Data records
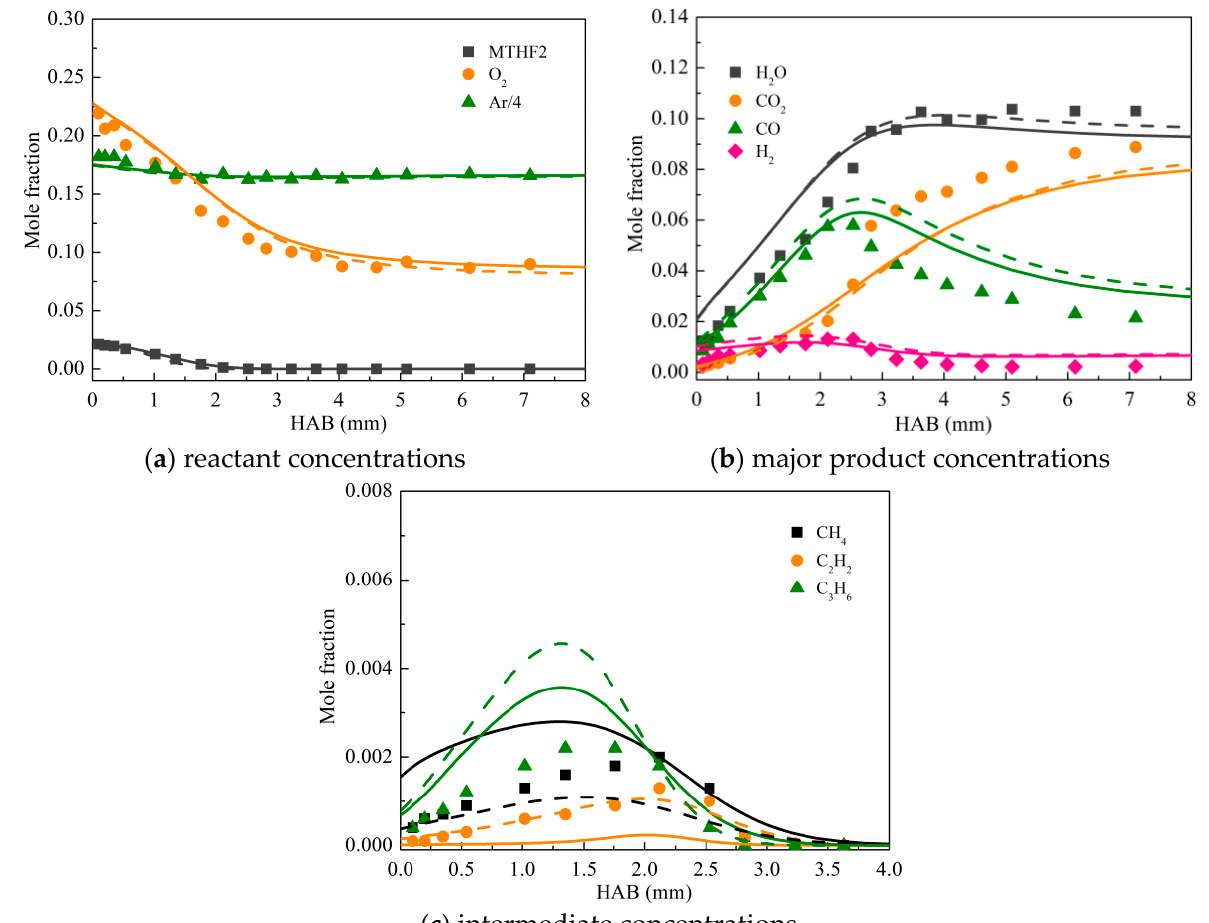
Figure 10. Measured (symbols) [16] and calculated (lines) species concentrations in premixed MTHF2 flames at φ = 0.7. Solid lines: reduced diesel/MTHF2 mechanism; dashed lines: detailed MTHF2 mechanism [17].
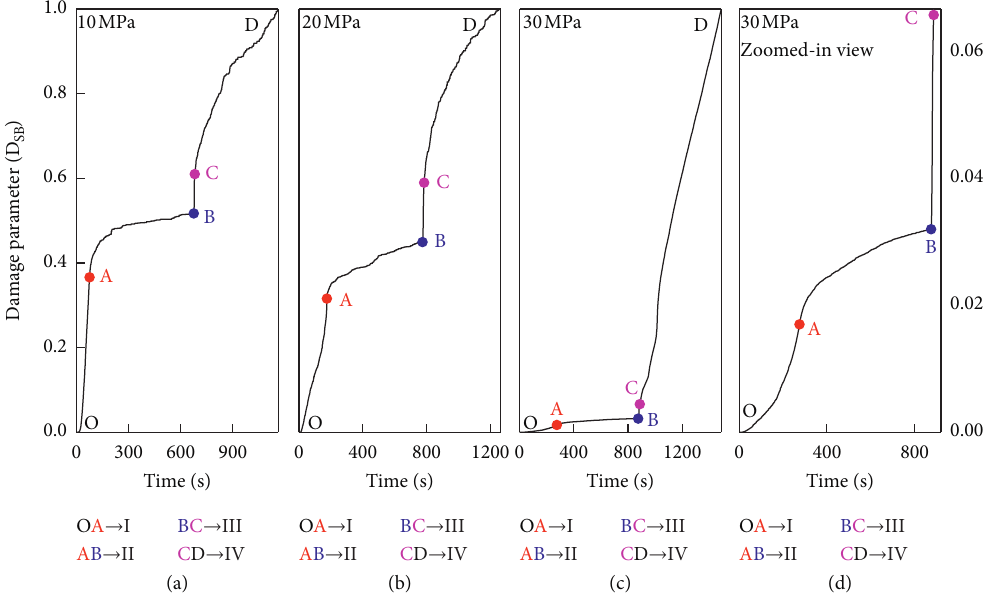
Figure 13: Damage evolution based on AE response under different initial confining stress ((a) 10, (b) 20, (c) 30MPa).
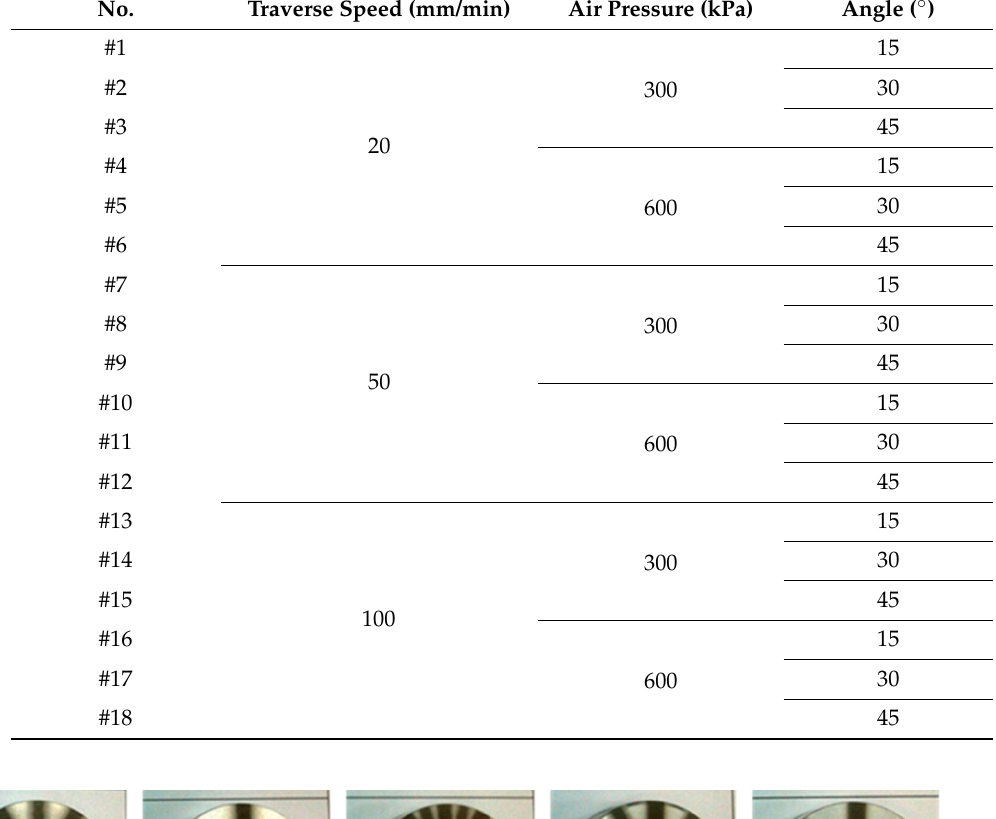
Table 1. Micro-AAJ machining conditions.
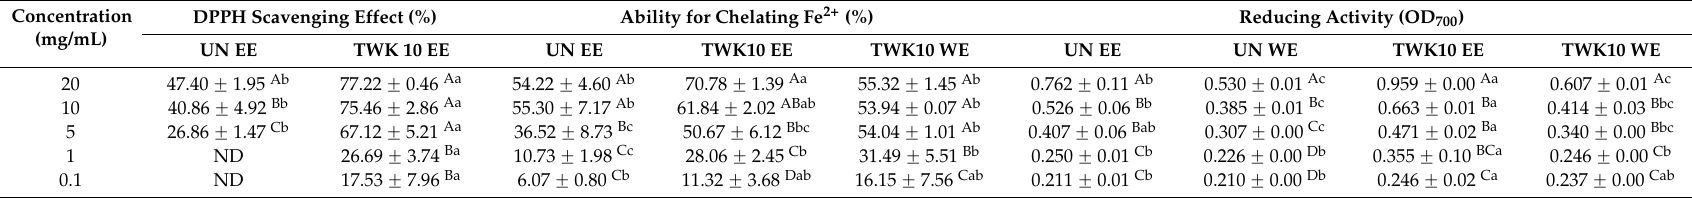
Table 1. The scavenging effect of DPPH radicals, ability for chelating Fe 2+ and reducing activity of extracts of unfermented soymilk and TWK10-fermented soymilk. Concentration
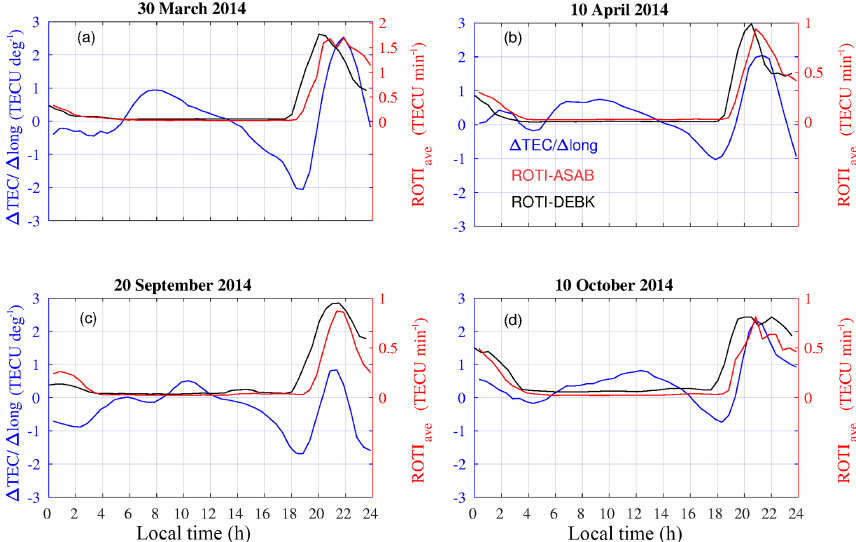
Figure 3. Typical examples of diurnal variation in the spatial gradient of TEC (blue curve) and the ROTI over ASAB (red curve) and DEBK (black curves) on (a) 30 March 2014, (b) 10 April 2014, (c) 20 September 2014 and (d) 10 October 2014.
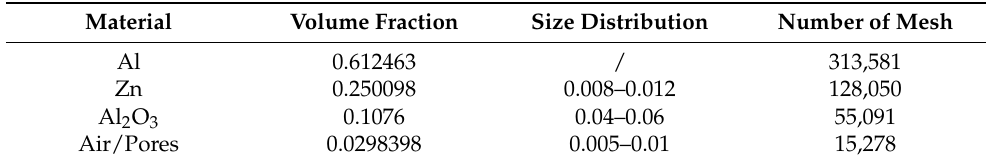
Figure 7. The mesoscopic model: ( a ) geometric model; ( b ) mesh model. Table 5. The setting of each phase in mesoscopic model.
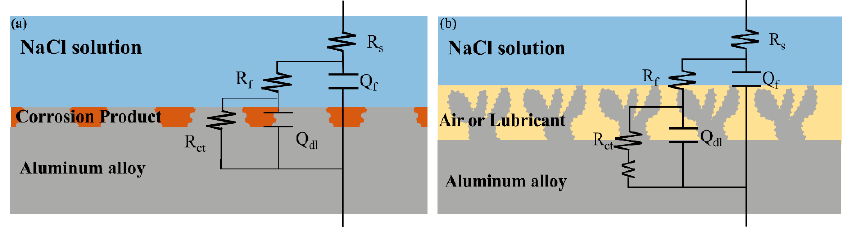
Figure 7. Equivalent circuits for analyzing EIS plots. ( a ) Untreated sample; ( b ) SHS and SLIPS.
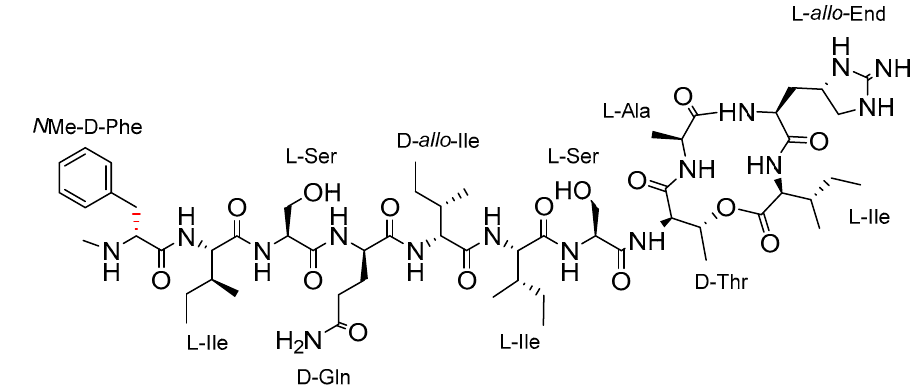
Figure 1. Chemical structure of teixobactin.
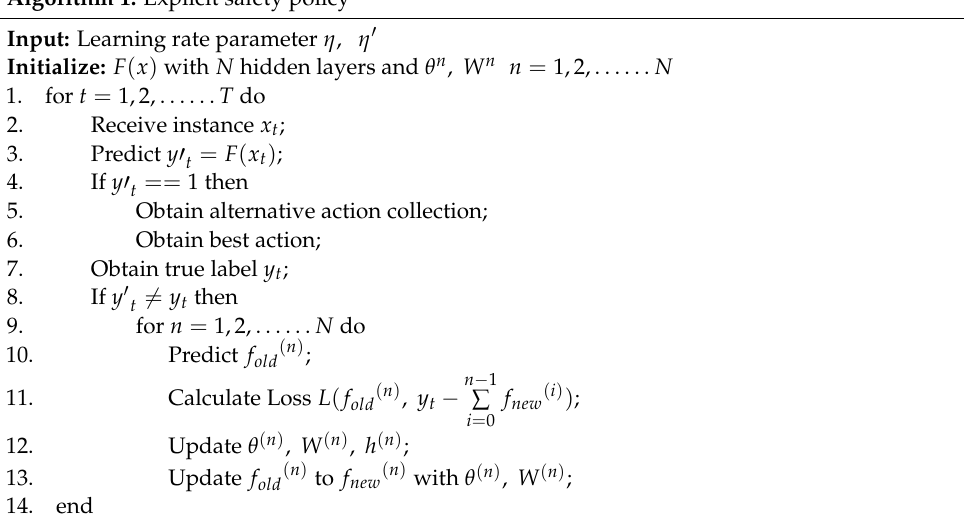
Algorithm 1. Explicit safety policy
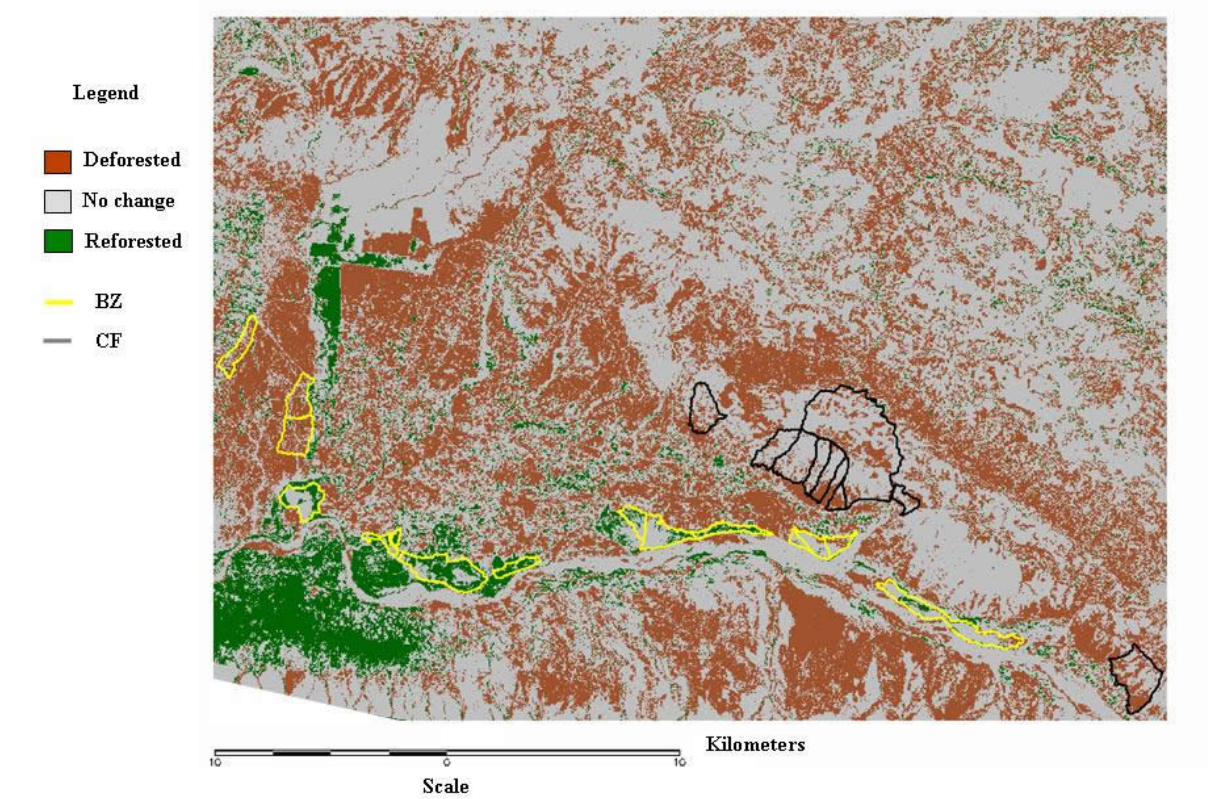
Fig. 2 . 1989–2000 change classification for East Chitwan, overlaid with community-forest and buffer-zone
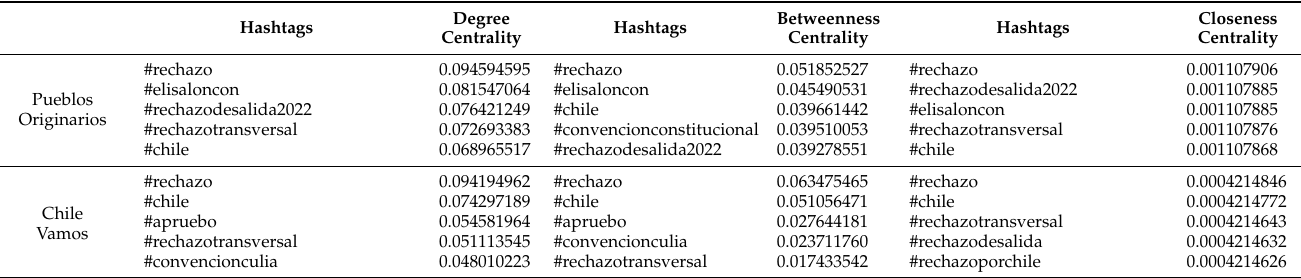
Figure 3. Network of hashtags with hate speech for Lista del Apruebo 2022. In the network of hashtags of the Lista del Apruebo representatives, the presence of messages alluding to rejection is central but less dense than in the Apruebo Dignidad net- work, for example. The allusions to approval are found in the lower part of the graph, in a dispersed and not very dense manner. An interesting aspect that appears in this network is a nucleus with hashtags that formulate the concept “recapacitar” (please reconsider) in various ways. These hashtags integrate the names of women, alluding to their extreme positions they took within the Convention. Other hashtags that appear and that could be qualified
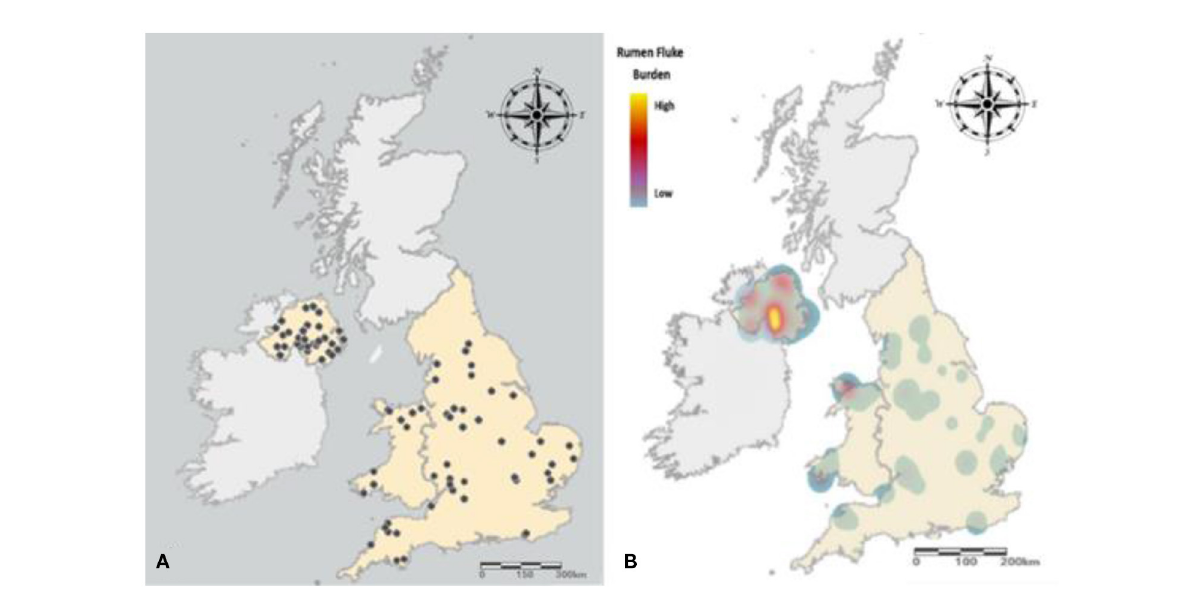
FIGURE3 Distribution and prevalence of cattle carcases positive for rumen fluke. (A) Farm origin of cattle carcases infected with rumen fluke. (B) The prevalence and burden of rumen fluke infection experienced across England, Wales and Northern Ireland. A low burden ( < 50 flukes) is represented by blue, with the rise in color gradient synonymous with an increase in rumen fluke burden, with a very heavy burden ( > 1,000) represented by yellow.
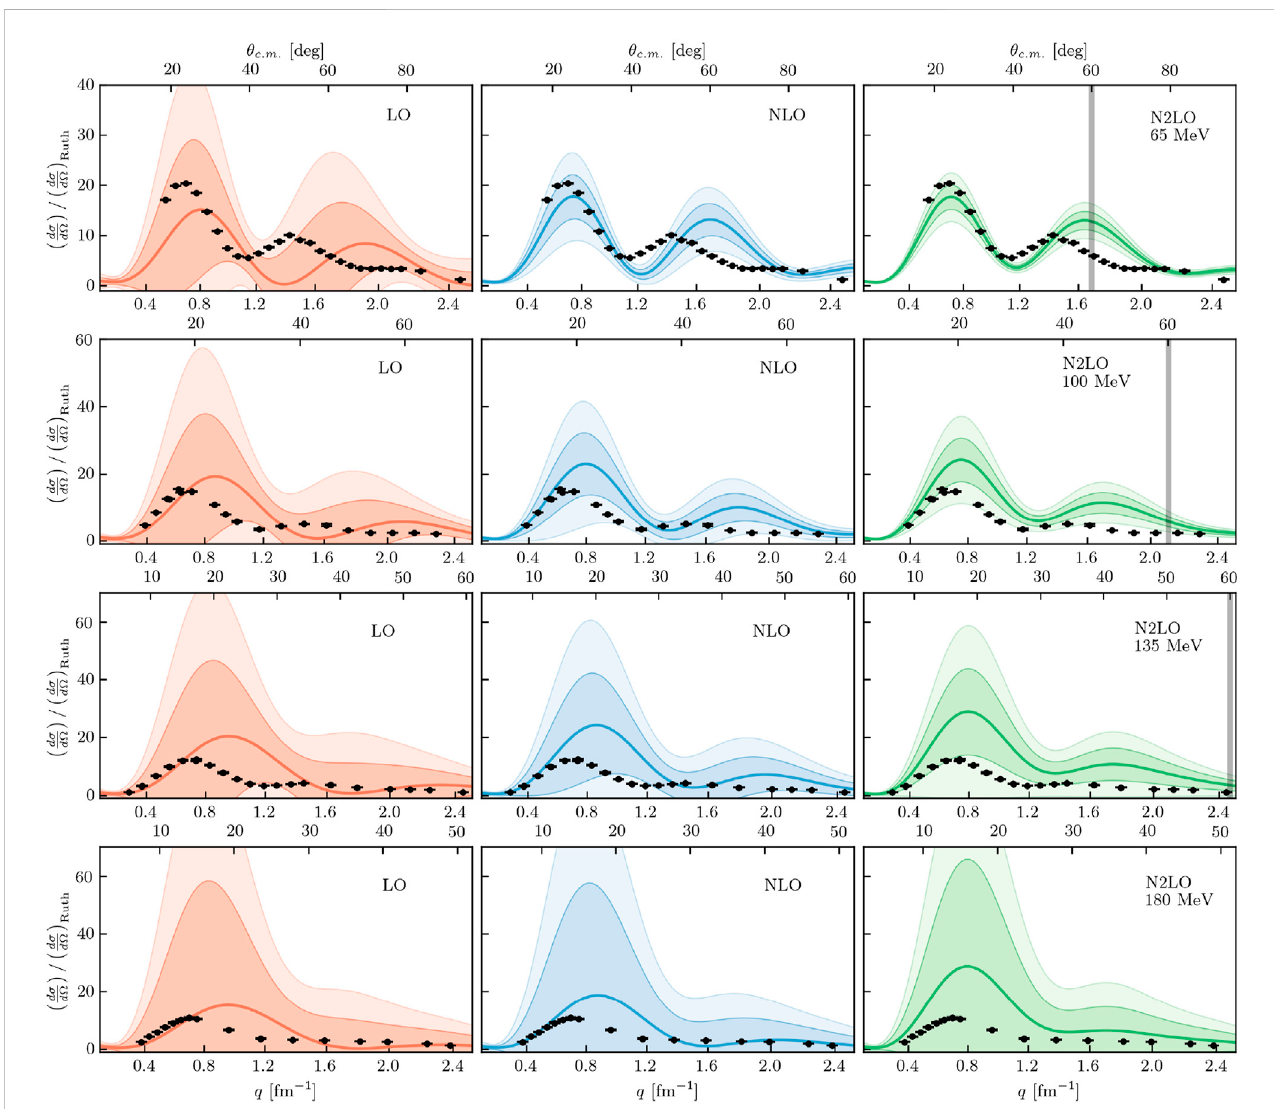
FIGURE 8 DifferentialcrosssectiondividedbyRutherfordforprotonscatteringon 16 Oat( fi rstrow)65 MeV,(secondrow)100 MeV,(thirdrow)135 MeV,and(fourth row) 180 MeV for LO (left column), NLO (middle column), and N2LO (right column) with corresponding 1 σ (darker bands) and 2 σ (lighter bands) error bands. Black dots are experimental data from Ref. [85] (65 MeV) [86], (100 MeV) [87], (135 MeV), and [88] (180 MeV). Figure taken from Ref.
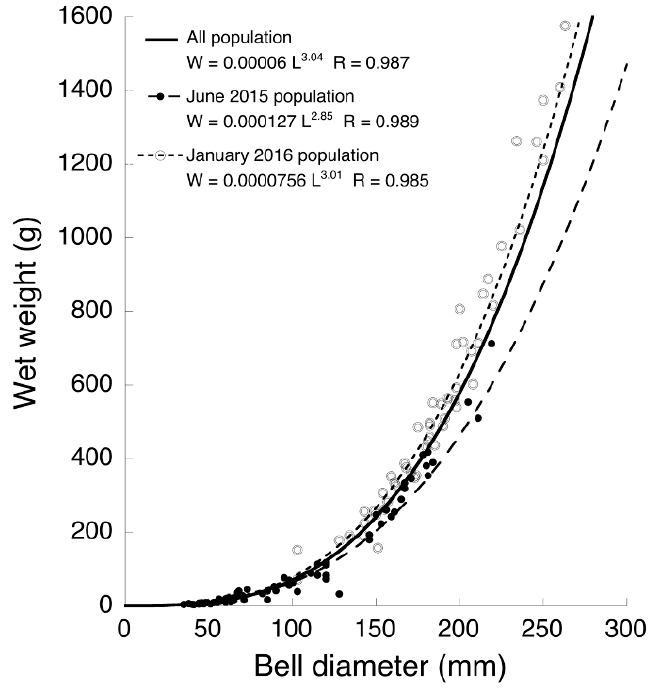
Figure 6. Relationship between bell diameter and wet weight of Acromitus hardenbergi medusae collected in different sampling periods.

_Assignment_
When you reach the line containing "taken from Ref." in the records above, write out that line and every line after it through the end, exactly, but omit the pictures.

_Written reply_
FIGURE 8 DifferentialcrosssectiondividedbyRutherfordforprotonscatteringon 16 Oat( fi rstrow)65 MeV,(secondrow)100 MeV,(thirdrow)135 MeV,and(fourth row) 180 MeV for LO (left column), NLO (middle column), and N2LO (right column) with corresponding 1 σ (darker bands) and 2 σ (lighter bands) error bands. Black dots are experimental data from Ref. [85] (65 MeV) [86], (100 MeV) [87], (135 MeV), and [88] (180 MeV). Figure taken from Ref.
Figure 6. Relationship between bell diameter and wet weight of Acromitus hardenbergi medusae collected in different sampling periods.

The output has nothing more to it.